**Trecho do documento**
O caso Master passa a funcionar como teste do sistema regulatório brasileiro
Esse talvez seja o aspecto mais importante da nova decisão.
O escândalo do Master costuma ser tratado como a história de um banco, de Daniel Vorcaro e de suas relações empresariais e políticas. Mas a dimensão financeira do caso mostra que a pergunta institucional é maior: como estruturas formadas por bancos, fundos, gestores, ativos de baixa liquidez, operações de crédito, veículos societários e empresas relacionadas puderam crescer durante anos sob a supervisão de diferentes partes do Estado?
Essa pergunta não pressupõe que todos os reguladores tenham sido omissos nem que todas as operações fossem fraudulentas. A própria CVM abriu centenas de processos e realizou investigações antes e depois da liquidação. O Banco Central também adotou medidas que terminaram na liquidação do Master. O problema é descobrir se os sinais existentes foram interpretados isoladamente quando deveriam ter sido examinados como uma rede.
O diagnóstico produzido pelo GT Master sugere exatamente essa preocupação.
A autarquia recomendou revisão de critérios de amostragem, gatilhos automáticos para crescimento patrimonial acelerado de fundos, análise de reavaliações significativas de ativos, utilização mais sistemática de relatórios de auditoria e criação de mecanismos capazes de enxergar o histórico completo de cada regulado e de pessoas vinculadas a ele.
Essa mudança significa sair de um modelo em que o fiscal encontra um processo para outro em que o sistema tenta identificar padrões.
É uma diferença decisiva para o mercado financeiro contemporâneo. Recursos podem circular por diversos veículos antes de chegar ao destino final. Um mesmo grupo econômico pode aparecer por meio de dezenas de pessoas jurídicas. Ativos sem negociação frequente podem ter sua avaliação dependente de modelos, laudos ou negociações pouco representativas. Fundos podem investir em outros fundos, produzindo sucessivas camadas entre o investidor original e o ativo econômico final.

**Dados fornecidos**
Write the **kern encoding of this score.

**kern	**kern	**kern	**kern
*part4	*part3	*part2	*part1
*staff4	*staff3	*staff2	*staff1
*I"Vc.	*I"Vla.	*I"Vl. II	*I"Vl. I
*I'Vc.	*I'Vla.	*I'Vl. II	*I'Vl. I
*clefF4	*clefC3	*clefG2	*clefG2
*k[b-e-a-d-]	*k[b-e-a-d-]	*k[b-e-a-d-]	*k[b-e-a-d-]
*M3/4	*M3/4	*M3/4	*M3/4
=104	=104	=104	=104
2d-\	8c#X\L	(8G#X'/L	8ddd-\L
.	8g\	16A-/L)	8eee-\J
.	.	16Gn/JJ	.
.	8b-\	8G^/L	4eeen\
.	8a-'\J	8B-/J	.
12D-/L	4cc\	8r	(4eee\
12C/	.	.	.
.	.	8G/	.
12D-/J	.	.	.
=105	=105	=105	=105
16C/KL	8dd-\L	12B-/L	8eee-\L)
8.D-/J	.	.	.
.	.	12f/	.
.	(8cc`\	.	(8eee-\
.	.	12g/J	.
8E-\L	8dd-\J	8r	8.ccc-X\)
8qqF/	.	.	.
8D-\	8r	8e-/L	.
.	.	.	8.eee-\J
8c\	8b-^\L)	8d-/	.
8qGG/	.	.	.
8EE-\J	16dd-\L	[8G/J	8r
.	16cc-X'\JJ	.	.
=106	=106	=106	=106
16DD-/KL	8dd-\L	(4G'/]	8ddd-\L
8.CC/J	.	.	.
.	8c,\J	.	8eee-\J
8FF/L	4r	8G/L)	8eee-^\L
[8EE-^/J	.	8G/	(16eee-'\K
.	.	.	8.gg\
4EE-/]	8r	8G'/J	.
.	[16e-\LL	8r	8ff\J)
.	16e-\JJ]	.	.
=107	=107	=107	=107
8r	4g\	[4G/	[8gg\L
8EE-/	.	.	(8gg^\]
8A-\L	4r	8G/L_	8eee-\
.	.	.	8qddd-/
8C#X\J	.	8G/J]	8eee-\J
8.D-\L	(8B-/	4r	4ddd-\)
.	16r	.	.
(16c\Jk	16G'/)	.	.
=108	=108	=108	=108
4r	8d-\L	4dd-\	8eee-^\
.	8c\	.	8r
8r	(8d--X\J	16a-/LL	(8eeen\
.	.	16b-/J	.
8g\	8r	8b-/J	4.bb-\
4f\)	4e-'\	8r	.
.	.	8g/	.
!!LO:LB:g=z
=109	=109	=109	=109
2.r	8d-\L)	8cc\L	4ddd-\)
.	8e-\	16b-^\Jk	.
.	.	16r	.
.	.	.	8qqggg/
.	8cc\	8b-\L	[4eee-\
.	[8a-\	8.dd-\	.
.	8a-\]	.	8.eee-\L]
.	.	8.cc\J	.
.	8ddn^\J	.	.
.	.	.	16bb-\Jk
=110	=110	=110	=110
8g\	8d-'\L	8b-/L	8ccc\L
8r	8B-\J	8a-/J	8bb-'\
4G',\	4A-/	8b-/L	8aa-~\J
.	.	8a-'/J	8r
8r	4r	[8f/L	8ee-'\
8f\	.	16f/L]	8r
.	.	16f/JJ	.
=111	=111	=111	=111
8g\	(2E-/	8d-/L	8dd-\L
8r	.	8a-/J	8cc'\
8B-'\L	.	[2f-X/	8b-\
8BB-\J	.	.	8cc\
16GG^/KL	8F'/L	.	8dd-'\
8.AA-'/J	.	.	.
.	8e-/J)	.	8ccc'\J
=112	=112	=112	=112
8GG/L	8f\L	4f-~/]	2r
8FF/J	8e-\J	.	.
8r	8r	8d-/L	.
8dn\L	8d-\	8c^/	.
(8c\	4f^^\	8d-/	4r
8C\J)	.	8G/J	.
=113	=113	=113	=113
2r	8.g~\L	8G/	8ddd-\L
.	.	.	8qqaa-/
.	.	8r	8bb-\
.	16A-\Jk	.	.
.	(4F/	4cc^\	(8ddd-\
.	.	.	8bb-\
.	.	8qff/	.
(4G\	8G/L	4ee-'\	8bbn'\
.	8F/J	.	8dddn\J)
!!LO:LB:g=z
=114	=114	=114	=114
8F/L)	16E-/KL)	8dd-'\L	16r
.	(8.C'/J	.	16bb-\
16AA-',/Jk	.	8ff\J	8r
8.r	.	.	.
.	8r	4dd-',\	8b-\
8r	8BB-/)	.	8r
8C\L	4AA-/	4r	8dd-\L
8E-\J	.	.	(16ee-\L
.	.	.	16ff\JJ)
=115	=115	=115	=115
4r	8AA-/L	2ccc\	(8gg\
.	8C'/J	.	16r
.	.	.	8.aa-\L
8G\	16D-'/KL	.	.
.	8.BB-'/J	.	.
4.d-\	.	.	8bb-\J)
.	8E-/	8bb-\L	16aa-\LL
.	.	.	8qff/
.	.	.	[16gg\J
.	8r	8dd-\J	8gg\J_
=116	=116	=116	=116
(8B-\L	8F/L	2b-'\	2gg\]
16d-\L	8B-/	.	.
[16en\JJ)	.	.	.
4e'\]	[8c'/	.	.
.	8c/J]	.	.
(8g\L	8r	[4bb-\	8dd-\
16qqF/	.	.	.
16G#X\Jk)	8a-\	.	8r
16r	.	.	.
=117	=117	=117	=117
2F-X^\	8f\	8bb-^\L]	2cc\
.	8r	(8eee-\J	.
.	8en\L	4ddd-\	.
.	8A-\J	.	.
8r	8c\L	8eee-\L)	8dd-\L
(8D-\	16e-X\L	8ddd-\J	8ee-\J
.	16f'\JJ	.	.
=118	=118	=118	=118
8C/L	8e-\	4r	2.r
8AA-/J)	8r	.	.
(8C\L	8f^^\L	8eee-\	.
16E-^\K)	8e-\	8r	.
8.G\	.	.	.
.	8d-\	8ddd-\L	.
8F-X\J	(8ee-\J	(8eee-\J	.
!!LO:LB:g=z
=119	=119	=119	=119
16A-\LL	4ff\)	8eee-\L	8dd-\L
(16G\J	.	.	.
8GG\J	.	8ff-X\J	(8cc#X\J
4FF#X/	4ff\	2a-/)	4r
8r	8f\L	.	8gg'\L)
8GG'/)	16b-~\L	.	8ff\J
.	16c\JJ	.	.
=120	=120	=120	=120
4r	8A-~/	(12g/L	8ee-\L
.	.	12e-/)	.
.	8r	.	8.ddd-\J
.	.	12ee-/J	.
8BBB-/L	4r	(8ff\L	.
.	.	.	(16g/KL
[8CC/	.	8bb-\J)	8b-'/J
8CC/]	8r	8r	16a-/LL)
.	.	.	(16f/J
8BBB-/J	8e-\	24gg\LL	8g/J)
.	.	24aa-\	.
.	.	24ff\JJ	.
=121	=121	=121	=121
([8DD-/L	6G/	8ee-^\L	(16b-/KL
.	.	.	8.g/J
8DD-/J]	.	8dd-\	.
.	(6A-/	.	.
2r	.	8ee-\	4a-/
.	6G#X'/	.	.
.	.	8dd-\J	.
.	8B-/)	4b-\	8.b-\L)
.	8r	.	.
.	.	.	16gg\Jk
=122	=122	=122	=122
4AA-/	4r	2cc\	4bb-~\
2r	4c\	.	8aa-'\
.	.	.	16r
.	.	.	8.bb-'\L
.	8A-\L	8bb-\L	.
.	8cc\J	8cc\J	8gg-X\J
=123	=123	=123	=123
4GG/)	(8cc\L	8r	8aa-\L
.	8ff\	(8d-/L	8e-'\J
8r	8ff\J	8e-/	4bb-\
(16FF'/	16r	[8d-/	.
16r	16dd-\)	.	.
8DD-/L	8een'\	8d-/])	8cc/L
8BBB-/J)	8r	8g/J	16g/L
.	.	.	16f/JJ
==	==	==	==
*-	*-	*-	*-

**Instruções**
a – Reescreva em forma de lista o parágrafo do trecho do documento que começa com "É uma diferença decisiva", preservando seus fatos principais.
b – Segundo o trecho do documento, o que a CVM fez antes e depois da liquidação?

**Respostas**
a –
- A diferença é decisiva para o mercado financeiro contemporâneo.
- Recursos podem passar por vários veículos antes de chegar ao destino final.
- Um mesmo grupo econômico pode aparecer por meio de dezenas de pessoas jurídicas.
- A avaliação de ativos pouco negociados pode depender de modelos, laudos ou negociações pouco representativas.
- Fundos podem investir em outros fundos, criando camadas sucessivas entre o investidor original e o ativo econômico final.

b – Abriu centenas de processos e realizou investigações.